The Port Authority recently unveiled its latest proposal in the long-running saga to replace its midtown bus terminal with a new, state-of-the-art facility. There’s no doubt that it needs to be replaced. It’s rundown, lacks access for the disabled, doesn’t accommodate articulated or double-decker buses, and can’t meet current needs, much less projected passenger growth.

Recognizing the need to replace the terminal is one thing; figuring out how to do it has been the problem. The bus terminal’s location, on Eighth Avenue between West 40th and West 42nd Streets, was the outcome of a late 1940s political fight between the Port Authority and master builder Robert Moses. (Moses, who wanted to expand the Greyhound terminal near Penn Station, lost that battle.) The site is ideal because it sits adjacent to the Times Square/Eighth Avenue subway complex, offering New Jersey commuters access to numerous subway lines to make the final leg of their journey to work. At the same time, it provides direct ramps into the Lincoln Tunnel, allowing the tunnel and the terminal to function as a single transportation system funneling buses into and out of Manhattan.

After thorough analysis, the Port Authority has concluded that the terminal can only be located where it is now. But it can’t just shut down the terminal for a few years while it builds a new one. The buses still have to run.

Several years ago, the authority proposed to move the entire terminal west, in a megastructure to be built spanning both Ninth and Tenth Avenues, between West 39th and West 40th Streets. That would have involved seizing privately owned buildings by eminent domain. This aroused the ire of local elected officials and community activists, who were reminded of the devastating effects of earlier rounds of property acquisition for the existing terminal, its ramps, the Lincoln Tunnel, and the tunnel approaches, which demolished huge numbers of homes.
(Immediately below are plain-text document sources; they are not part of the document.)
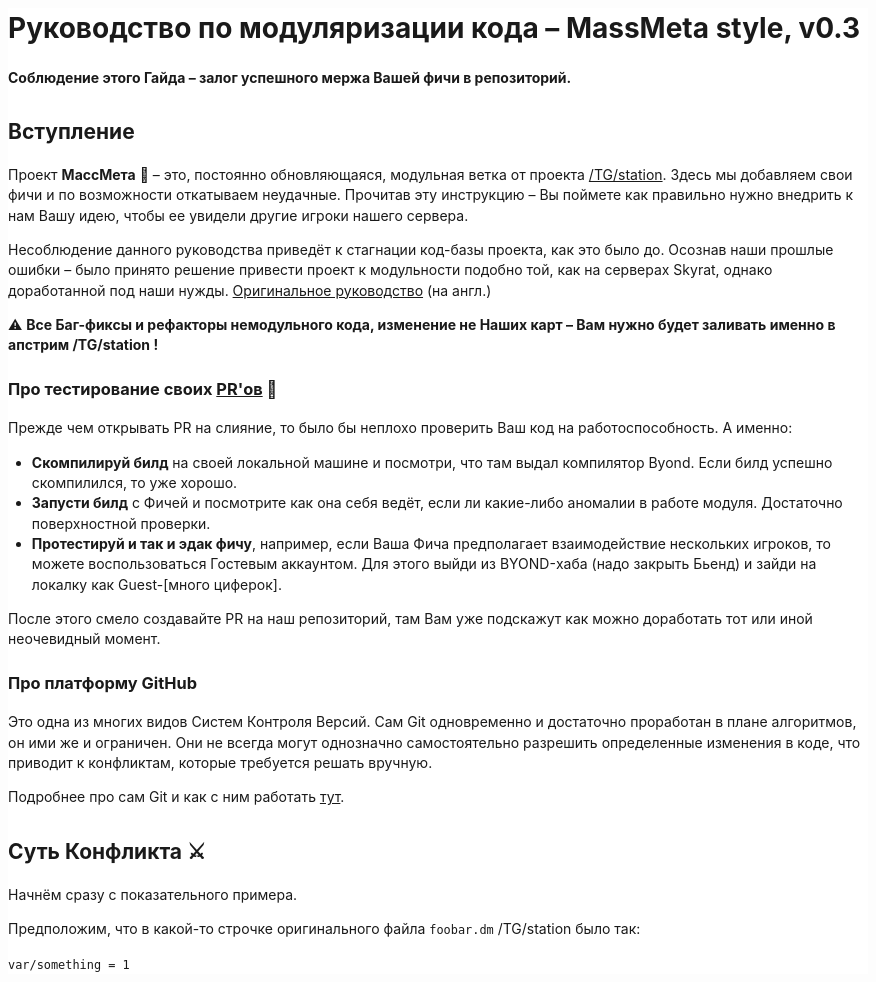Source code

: # Руководство по модуляризации кода – MassMeta style, v0.3

**Соблюдение этого Гайда – залог успешного мержа Вашей фичи в репозиторий.**

## Вступление

Проект **МассМета** 🧰 – это, постоянно обновляющаяся, модульная ветка от проекта [/TG/station](https://github.com/tgstation/tgstation). Здесь мы добавляем свои фичи и по возможности откатываем неудачные. Прочитав эту инструкцию – Вы поймете как правильно нужно внедрить к нам Вашу идею, чтобы ее увидели другие игроки нашего сервера.

Несоблюдение данного руководства приведёт к стагнации код-базы проекта, как это было до. Осознав наши прошлые ошибки – было принято решение привести проект к модульности подобно той, как на серверах Skyrat, однако доработанной под наши нужды. [Оригинальное руководство](https://github.com/NovaSector/NovaSector/blob/master/modular_nova/readme.md) (на англ.)

⚠️ **Все Баг-фиксы и рефакторы немодульного кода, изменение не Наших карт – Вам нужно будет заливать именно в апстрим /TG/station !**

### Про тестирование своих [PR'ов](https://ru.stackoverflow.com/questions/134183/%D0%A7%D1%82%D0%BE-%D1%82%D0%B0%D0%BA%D0%BE%D0%B5-pull-request) 🔬

Прежде чем открывать PR на слияние, то было бы неплохо проверить Ваш код на работоспособность.
А именно:
* **Скомпилируй билд** на своей локальной машине и посмотри, что там выдал компилятор Byond. Если билд успешно скомпилился, то уже хорошо.
* **Запусти билд** с Фичей и посмотрите как она себя ведёт, если ли какие-либо аномалии в работе модуля. Достаточно поверхностной проверки.
* **Протестируй и так и эдак фичу**, например, если Ваша Фича предполагает взаимодействие нескольких игроков, то можете воспользоваться Гостевым аккаунтом. Для этого выйди из BYOND-хаба (надо закрыть Бьенд) и зайди на локалку как Guest-[много циферок].

После этого смело создавайте PR на наш репозиторий, там Вам уже подскажут как можно доработать тот или иной неочевидный момент.

### Про платформу GitHub

Это одна из многих видов Систем Контроля Версий. Сам Git одновременно и достаточно проработан в плане алгоритмов, он ими же и ограничен. Они не всегда могут однозначно самостоятельно разрешить определенные изменения в коде, что приводит к конфликтам, которые требуется решать вручную.

Подробнее про сам Git и как с ним работать [тут](https://git-scm.com/book/ru/v2).

## Суть Конфликта ⚔️

Начнём сразу с показательного примера.

Предположим, что в какой-то строчке оригинального файла `foobar.dm` /TG/station было так:

```byond
var/something = 1
```
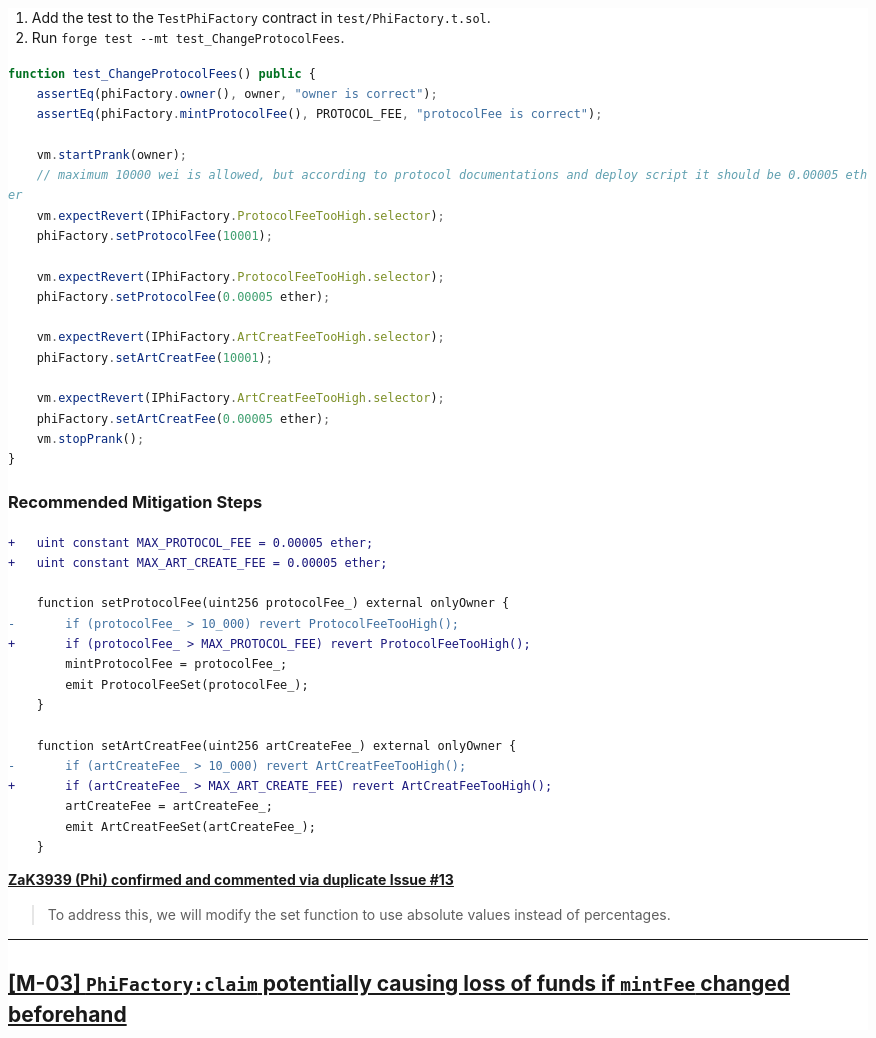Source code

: 1. Add the test to the `TestPhiFactory` contract in `test/PhiFactory.t.sol`.
2. Run `forge test --mt test_ChangeProtocolFees`.

```js
function test_ChangeProtocolFees() public {
    assertEq(phiFactory.owner(), owner, "owner is correct");
    assertEq(phiFactory.mintProtocolFee(), PROTOCOL_FEE, "protocolFee is correct");

    vm.startPrank(owner);
    // maximum 10000 wei is allowed, but according to protocol documentations and deploy script it should be 0.00005 ether
    vm.expectRevert(IPhiFactory.ProtocolFeeTooHigh.selector);
    phiFactory.setProtocolFee(10001);

    vm.expectRevert(IPhiFactory.ProtocolFeeTooHigh.selector);
    phiFactory.setProtocolFee(0.00005 ether);

    vm.expectRevert(IPhiFactory.ArtCreatFeeTooHigh.selector);
    phiFactory.setArtCreatFee(10001);

    vm.expectRevert(IPhiFactory.ArtCreatFeeTooHigh.selector);
    phiFactory.setArtCreatFee(0.00005 ether);
    vm.stopPrank();
}
```

### Recommended Mitigation Steps

```diff
+   uint constant MAX_PROTOCOL_FEE = 0.00005 ether;
+   uint constant MAX_ART_CREATE_FEE = 0.00005 ether;

    function setProtocolFee(uint256 protocolFee_) external onlyOwner {
-       if (protocolFee_ > 10_000) revert ProtocolFeeTooHigh();
+       if (protocolFee_ > MAX_PROTOCOL_FEE) revert ProtocolFeeTooHigh();
        mintProtocolFee = protocolFee_;
        emit ProtocolFeeSet(protocolFee_);
    }

    function setArtCreatFee(uint256 artCreateFee_) external onlyOwner {
-       if (artCreateFee_ > 10_000) revert ArtCreatFeeTooHigh();
+       if (artCreateFee_ > MAX_ART_CREATE_FEE) revert ArtCreatFeeTooHigh();
        artCreateFee = artCreateFee_;
        emit ArtCreatFeeSet(artCreateFee_);
    }
```

**[ZaK3939 (Phi) confirmed and commented via duplicate Issue #13](https://github.com/code-423n4/2024-08-phi-findings/issues/13#issuecomment-2334508961)**
> To address this, we will modify the set function to use absolute values instead of percentages.

***

## [[M-03] `PhiFactory:claim` potentially causing loss of funds if `mintFee` changed beforehand](https://github.com/code-423n4/2024-08-phi-findings/issues/109)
The new plan will restrict new construction to properties already owned by the authority. It will first build an interim bus terminal, a major undertaking that involves constructing much the same megastructure as proposed before, located in the area between 39th and 40th Streets, but starting past the private structures, about 200 feet west of Ninth Avenue. Decks over the tunnel approaches to the south would provide additional space for interim operations. The existing terminal and ramps would then be torn down and a new terminal constructed on the site, connecting to the interim facility across 40th Street. Once the new terminal is in operation, the interim terminal would become bus storage space, and the decks over the approaches would become parks.

The plan has several problems. One is cost; the authority’s leaders declined to offer an estimate, but it would be extraordinarily high. The proposal involves building over a working tunnel entrance and operational bus ramps. There are complicated engineering problems, and limited off-peak time slots available for construction. The interim terminal would need to be fitted out for passenger use, with vertical circulation and amenities such as waiting areas and restrooms, and then rebuilt as bus parking.

The second problem is community disruption. The phased construction of the interim facility and the new bus terminal would take eight years. The construction zone is densely developed, and the streets are heavily congested under normal circumstances. Partial street closures for construction staging would further exacerbate the situation. While the interim facility was in operation, bus passengers would need to use public sidewalks and streets to access the subway, setting up further conflicts with construction activities and tunnel traffic.

A third problem is what we would get in the end. The new plan calls for a sinuous megastructure, likely over 100 feet in height, that begins at Eighth Avenue, crosses Ninth Avenue, turns south over 39th Street, then west to cross Tenth Avenue, ending just east of Eleventh Avenue. It would cut the neighborhood in two, discouraging north-south pedestrian movement and looming over the north terminus of the midblock park between Tenth and Eleventh Avenues, now named after Congresswoman Bella Abzug, that the city has partially completed.

Like its predecessors, this plan will probably fail to advance due to high costs and the impracticality of managing its construction and long-term impacts. New Jersey commuters, returning to their offices as the pandemic fades, will continue to slog through the dismal existing facility. If bus traffic exceeds capacity, the Port Authority will need to improvise solutions using curbside space on the West Side.

In reality, a bus operation at this scale makes little sense. No other city of comparable size has such a facility. The sensible solution is to scale back dramatically the need for commuter buses by building adequate rail-transit capacity serving the dense communities on the west side of the Hudson that presently dominate bus ridership, many of which have no rail option. New rail tunnels across the Hudson would also be expensive, but they have the advantage of being mostly underground in Manhattan—no need for three-block-long megastructures to disrupt communities.

The best solution of all would be to extend the New York City subway to New Jersey, as a Bloomberg administration study proposed in 2013. The Port Authority is reportedly studying this possibility, but the current bus terminal proposal makes no mention of this option. An interstate subway raises several legal and regulatory questions, but what better time to answer them than now, when the pro-transit Democrats control the presidency and Congress, and when a New York senator is majority leader?